Task goal:
Your answer should hold every line of the records below that contains the string "Commission".

Extracted page text data:
++++++++++

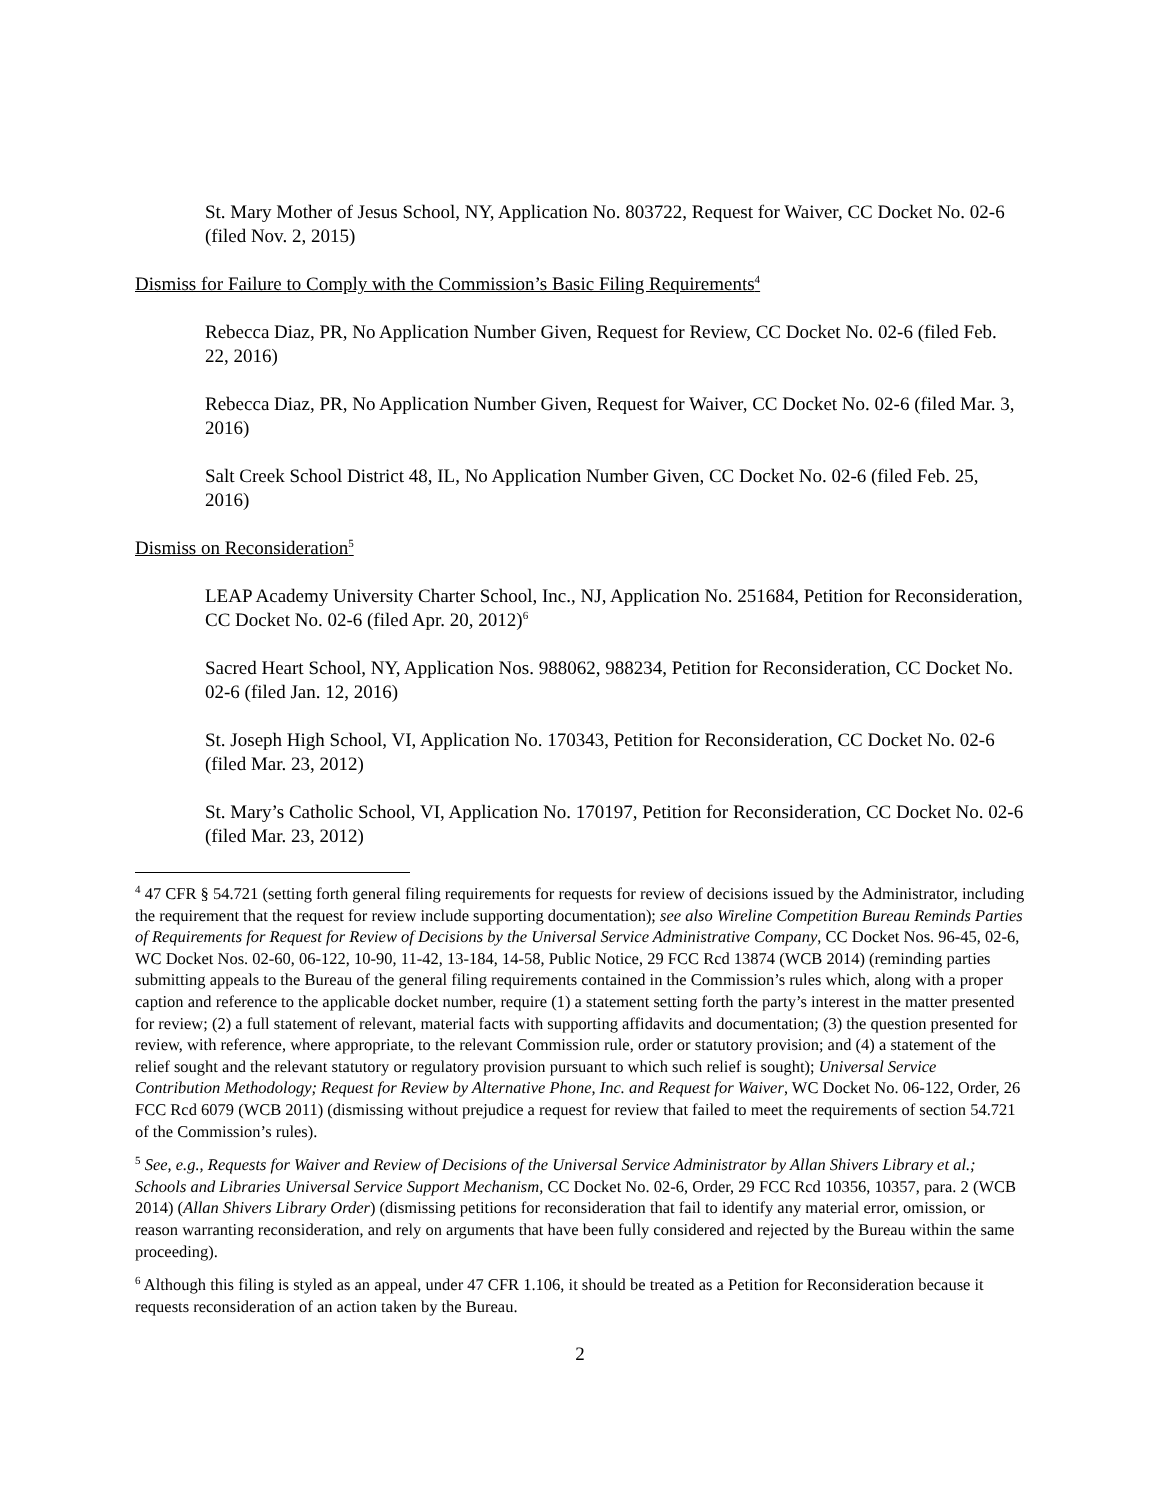St. Mary Mother of Jesus School, NY, Application No. 803722, Request for Waiver, CC Docket No. 02-6 (filed Nov. 2, 2015)
Dismiss for Failure to Comply with the Commission’s Basic Filing Requirements<sup>4</sup>
Rebecca Diaz, PR, No Application Number Given, Request for Review, CC Docket No. 02-6 (filed Feb. 22, 2016)
Rebecca Diaz, PR, No Application Number Given, Request for Waiver, CC Docket No. 02-6 (filed Mar. 3, 2016)
Salt Creek School District 48, IL, No Application Number Given, CC Docket No. 02-6 (filed Feb. 25, 2016)
Dismiss on Reconsideration<sup>5</sup>
LEAP Academy University Charter School, Inc., NJ, Application No. 251684, Petition for Reconsideration, CC Docket No. 02-6 (filed Apr. 20, 2012)<sup>6</sup>
Sacred Heart School, NY, Application Nos. 988062, 988234, Petition for Reconsideration, CC Docket No. 02-6 (filed Jan. 12, 2016)
St. Joseph High School, VI, Application No. 170343, Petition for Reconsideration, CC Docket No. 02-6 (filed Mar. 23, 2012)
St. Mary’s Catholic School, VI, Application No. 170197, Petition for Reconsideration, CC Docket No. 02-6 (filed Mar. 23, 2012)
<sup>4</sup> 47 CFR § 54.721 (setting forth general filing requirements for requests for review of decisions issued by the Administrator, including the requirement that the request for review include supporting documentation); see also Wireline Competition Bureau Reminds Parties of Requirements for Request for Review of Decisions by the Universal Service Administrative Company, CC Docket Nos. 96-45, 02-6, WC Docket Nos. 02-60, 06-122, 10-90, 11-42, 13-184, 14-58, Public Notice, 29 FCC Rcd 13874 (WCB 2014) (reminding parties submitting appeals to the Bureau of the general filing requirements contained in the Commission’s rules which, along with a proper caption and reference to the applicable docket number, require (1) a statement setting forth the party’s interest in the matter presented for review; (2) a full statement of relevant, material facts with supporting affidavits and documentation; (3) the question presented for review, with reference, where appropriate, to the relevant Commission rule, order or statutory provision; and (4) a statement of the relief sought and the relevant statutory or regulatory provision pursuant to which such relief is sought); Universal Service Contribution Methodology; Request for Review by Alternative Phone, Inc. and Request for Waiver, WC Docket No. 06-122, Order, 26 FCC Rcd 6079 (WCB 2011) (dismissing without prejudice a request for review that failed to meet the requirements of section 54.721 of the Commission’s rules).
<sup>5</sup> See, e.g., Requests for Waiver and Review of Decisions of the Universal Service Administrator by Allan Shivers Library et al.; Schools and Libraries Universal Service Support Mechanism, CC Docket No. 02-6, Order, 29 FCC Rcd 10356, 10357, para. 2 (WCB 2014) (Allan Shivers Library Order) (dismissing petitions for reconsideration that fail to identify any material error, omission, or reason warranting reconsideration, and rely on arguments that have been fully considered and rejected by the Bureau within the same proceeding).
<sup>6</sup> Although this filing is styled as an appeal, under 47 CFR 1.106, it should be treated as a Petition for Reconsideration because it requests reconsideration of an action taken by the Bureau.
2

++++++++++

Finished exercise:
Dismiss for Failure to Comply with the Commission’s Basic Filing Requirements<sup>4</sup>
<sup>4</sup> 47 CFR § 54.721 (setting forth general filing requirements for requests for review of decisions issued by the Administrator, including the requirement that the request for review include supporting documentation); see also Wireline Competition Bureau Reminds Parties of Requirements for Request for Review of Decisions by the Universal Service Administrative Company, CC Docket Nos. 96-45, 02-6, WC Docket Nos. 02-60, 06-122, 10-90, 11-42, 13-184, 14-58, Public Notice, 29 FCC Rcd 13874 (WCB 2014) (reminding parties submitting appeals to the Bureau of the general filing requirements contained in the Commission’s rules which, along with a proper caption and reference to the applicable docket number, require (1) a statement setting forth the party’s interest in the matter presented for review; (2) a full statement of relevant, material facts with supporting affidavits and documentation; (3) the question presented for review, with reference, where appropriate, to the relevant Commission rule, order or statutory provision; and (4) a statement of the relief sought and the relevant statutory or regulatory provision pursuant to which such relief is sought); Universal Service Contribution Methodology; Request for Review by Alternative Phone, Inc. and Request for Waiver, WC Docket No. 06-122, Order, 26 FCC Rcd 6079 (WCB 2011) (dismissing without prejudice a request for review that failed to meet the requirements of section 54.721 of the Commission’s rules).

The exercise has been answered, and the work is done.